Yeasts of the hemiascomycete family have huge impact in human society. On one hand, they have been used for millennia as cell factories, particularly the model yeast Saccharomyces cerevisiae, currently used for the industrial production of recombinant proteins, drugs, biofuels and other added value compounds. On the other hand, several species within this family have also been identified as important human secondary pathogens, including those of the Candida genus, that are the causative agents of superficial and disseminated candidiasis, the later associated to high mortality rates.

In this project, we propose to use Systems Biology tools to improve the control of pathogenesis in Candida species and to improve the productivity of S. cerevisiae as a cell factory. To do so, genome-scale Boolean transcription regulatory models and stoichiometric metabolic models will be constructed for S. cerevisiae, as a model system, and the two most relevant Candida species, C. albicans and C. glabrata. Methods will further be developed for the coordination of the two types of generated models , leading to the development of unified mixed regulatory-metabolic genome-scale models for these three species. Mixed regulatory-metabolic models constructed for C. albicans and C. glabrata, will be used to identify, through in silico simulation, the key players involved in pathogenesis and drug-resistance phenotypes, particularly within the core transcription factors. New pathogenesis hubs will be characterized, followed by the identification, within a comprehensive library of FDA-approved compounds, of promising new antifungal drugs that act as inhibitors of such hubs. Mixed regulatory-metabolic model constructed for S. cerevisiae will also be used to identify, through in silico simulation, the genes, whose manipulation is predicted to improve strain robustness against fermentation-related stresses and improve the production yield of added value compounds. Specifically, the production of the fuel bioethanol and added value compounds of the terpene family will be considered.

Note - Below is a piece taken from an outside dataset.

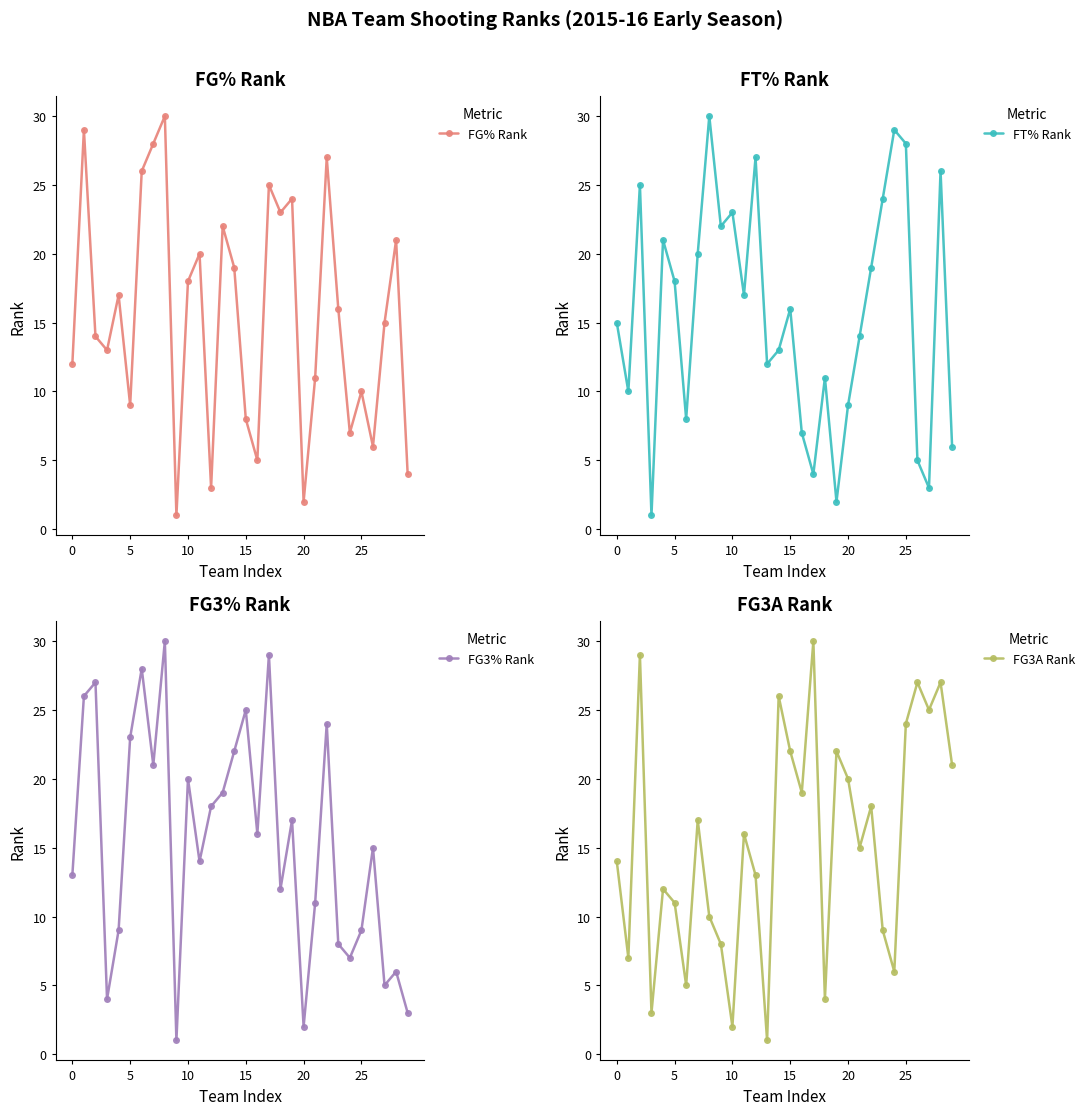

How many distinct data groups are displayed?

4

Altogether, this project will provide new computational platforms for the study and biotechnological exploitation of S. cerevisiae, and for the study and therapeutic control of pathogenic yeasts. These platforms, as proofs-of-concept, and the methods created for their development, are expected to have a huge impact in the development of similar systems biology tools for other organisms. Additionally, this project is expected to provide as outcomes promising new drug-targets and new drugs for the treatment of candidiasis and improved S. cerevisiae cell factories towards a sustainable bio-based economy.